Once a forensic image has been obtained, the data must be analyzed. Typically, outside vendors with expertise in computer forensics are retained to perform this analysis (as well as the imaging). These experts analyze the forensic image with specialized software targeted at locating potential evidence of trade secret theft by, e.g., determining “what peripheral devices have been connected to the device, what a user accessed, what has been stored on the device, and when it was last accessed or modified.” New Hampshire Ball Bearings, 158 N.H., 424. Gathering these types of forensic evidence—essentially a trail of digital breadcrumbs—can be crucial to developing a trade secrets case: they can establish timelines, access/download records, network activity, data transfer logs, and data modifications/alterations, among other relevant information. Accordingly, computer forensic evidence collection and specialized analysis by experts is a frequently-used and often critical discovery tool. See In re Arvanitis, 2015 WL 5202990 (Bankr. N.D. Ill. Sept. 4, 2015) (relying on computer forensics expert to demonstrate the defendant had downloaded thousands of corporate documents containing trade secrets to his personal laptop); Digital Assurance Certification, LLC v. Pendolino, 2017 WL 4342316 (M.D. Fl. Sept. 29, 2017) (relying on computer forensics expert to allege former employee downloaded files containing trade secrets onto a USB drive); Zarwasch- Weiss v. SKF Economos USA, Inc., 838 F. Supp. 2d 654 (N.D. Ohio 2012) (relying on testimony from computer forensics expert to establish that former employee accessed and transferred data to USB devices).

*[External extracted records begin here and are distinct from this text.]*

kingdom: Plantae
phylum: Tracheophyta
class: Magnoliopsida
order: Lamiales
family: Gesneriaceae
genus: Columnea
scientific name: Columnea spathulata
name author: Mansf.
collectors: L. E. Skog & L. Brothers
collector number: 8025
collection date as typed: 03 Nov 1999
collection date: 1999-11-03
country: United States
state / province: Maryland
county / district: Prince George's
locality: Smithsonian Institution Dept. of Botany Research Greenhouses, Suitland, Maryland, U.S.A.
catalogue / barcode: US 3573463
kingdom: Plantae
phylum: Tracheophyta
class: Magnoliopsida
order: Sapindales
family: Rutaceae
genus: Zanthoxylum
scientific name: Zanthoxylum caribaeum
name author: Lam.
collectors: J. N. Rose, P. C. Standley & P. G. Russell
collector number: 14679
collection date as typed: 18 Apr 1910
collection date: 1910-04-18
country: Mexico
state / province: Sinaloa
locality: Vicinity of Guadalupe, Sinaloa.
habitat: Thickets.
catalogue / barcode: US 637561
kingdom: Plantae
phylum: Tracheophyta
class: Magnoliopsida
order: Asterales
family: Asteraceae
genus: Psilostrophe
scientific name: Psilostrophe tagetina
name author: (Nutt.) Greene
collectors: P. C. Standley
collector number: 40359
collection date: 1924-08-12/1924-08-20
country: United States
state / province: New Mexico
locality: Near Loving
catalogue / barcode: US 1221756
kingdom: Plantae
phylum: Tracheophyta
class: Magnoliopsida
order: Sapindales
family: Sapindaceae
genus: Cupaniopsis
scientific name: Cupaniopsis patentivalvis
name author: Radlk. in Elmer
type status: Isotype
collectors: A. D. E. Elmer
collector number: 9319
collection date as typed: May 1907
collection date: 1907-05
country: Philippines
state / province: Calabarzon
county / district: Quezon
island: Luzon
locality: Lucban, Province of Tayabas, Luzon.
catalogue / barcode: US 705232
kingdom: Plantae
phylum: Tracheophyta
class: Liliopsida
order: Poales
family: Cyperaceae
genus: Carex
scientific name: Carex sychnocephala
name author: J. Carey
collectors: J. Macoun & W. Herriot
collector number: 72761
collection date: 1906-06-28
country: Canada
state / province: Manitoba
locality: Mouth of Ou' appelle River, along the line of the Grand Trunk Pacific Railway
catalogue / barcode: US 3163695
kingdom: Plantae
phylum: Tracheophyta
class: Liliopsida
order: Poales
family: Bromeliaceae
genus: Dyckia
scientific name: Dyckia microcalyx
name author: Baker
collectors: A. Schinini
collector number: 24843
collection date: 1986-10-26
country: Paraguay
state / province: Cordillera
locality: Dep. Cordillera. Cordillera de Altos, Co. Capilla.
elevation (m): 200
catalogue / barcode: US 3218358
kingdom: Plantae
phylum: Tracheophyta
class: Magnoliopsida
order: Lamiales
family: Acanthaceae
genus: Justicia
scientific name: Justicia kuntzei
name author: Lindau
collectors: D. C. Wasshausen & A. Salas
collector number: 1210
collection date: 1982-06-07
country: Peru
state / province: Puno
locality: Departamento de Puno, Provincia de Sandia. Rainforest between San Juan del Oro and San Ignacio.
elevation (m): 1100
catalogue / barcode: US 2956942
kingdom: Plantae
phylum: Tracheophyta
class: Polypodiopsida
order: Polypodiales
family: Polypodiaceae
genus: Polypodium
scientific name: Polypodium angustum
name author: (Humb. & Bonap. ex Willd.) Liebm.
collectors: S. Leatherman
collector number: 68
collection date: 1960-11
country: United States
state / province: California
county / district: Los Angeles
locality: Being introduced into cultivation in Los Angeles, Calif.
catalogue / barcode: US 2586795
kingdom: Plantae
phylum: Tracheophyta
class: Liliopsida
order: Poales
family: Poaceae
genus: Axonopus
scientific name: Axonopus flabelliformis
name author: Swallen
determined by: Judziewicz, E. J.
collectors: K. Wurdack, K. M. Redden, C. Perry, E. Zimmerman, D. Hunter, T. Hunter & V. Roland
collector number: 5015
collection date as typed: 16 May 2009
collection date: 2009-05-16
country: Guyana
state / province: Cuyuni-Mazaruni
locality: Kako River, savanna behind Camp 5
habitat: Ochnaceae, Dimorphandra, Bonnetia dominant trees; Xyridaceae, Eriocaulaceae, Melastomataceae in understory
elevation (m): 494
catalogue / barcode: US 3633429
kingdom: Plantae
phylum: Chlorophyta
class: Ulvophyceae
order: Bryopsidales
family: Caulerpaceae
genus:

Of course, to be useful at trial, the computer forensic evidence must be admissible, and a common admissibility issue with computer forensic evidence is showing that it is reliable and authentic. Under Federal Rule of Evidence 901(b)(9), a party seeking to admit forensic evidence will need to offer testimony demonstrating that the processes or systems used to extract the forensic evidence were executed with reliable procedures that produce accurate results. This could be shown, e.g., through testimony that the forensic expert regularly works with and relies on the software used to extract and analyze the forensic evidence. See United States v. Lizarraga-Tirado, 789 F.3d 1107, 1110 (9th Cir. 2015) (authentication requirement that Google Earth produces reliable and accurate digital tack and coordinates can be satisfied with testimony from “a witness who frequently works with and relies on the program.”). Rule 902(b)(13) and (14) permits a similar showing to be made through a certification by a qualified person rather than testimony.

In sum, if a company is faced with a situation where a former employee is suspected or known to have illicitly taken confidential company information, a company should at least consider (i) investigating and analyzing any internal digital logging system, such as software that logs employee access to internal corporate networks, servers, and sensitive company data for unusual or suspicious activity, and (ii) collecting all company-owned electronic devices from the former employee and imaging those devices to preserve the data. If the situation leads to litigation, it is generally recommended to (i) seek early discovery of the former employee’s personal electronic devices in order to ensure that any relevant computer forensic evidence is preserved, (ii) hire a reputable, experienced outside forensic expert to investigate both the employer-provided and personal electronic devices, and (iii) instruct the forensic expert to keep meticulous records of all steps taken to extract any forensic data, so that he or she is able to authenticate that data at trial. Of course, these are just some high-level examples of steps companies can and should consider— this list is not intended to be exhaustive. Different fact patterns may demand additional or different steps and investigative tactics, and each case should be assessed on its own merits.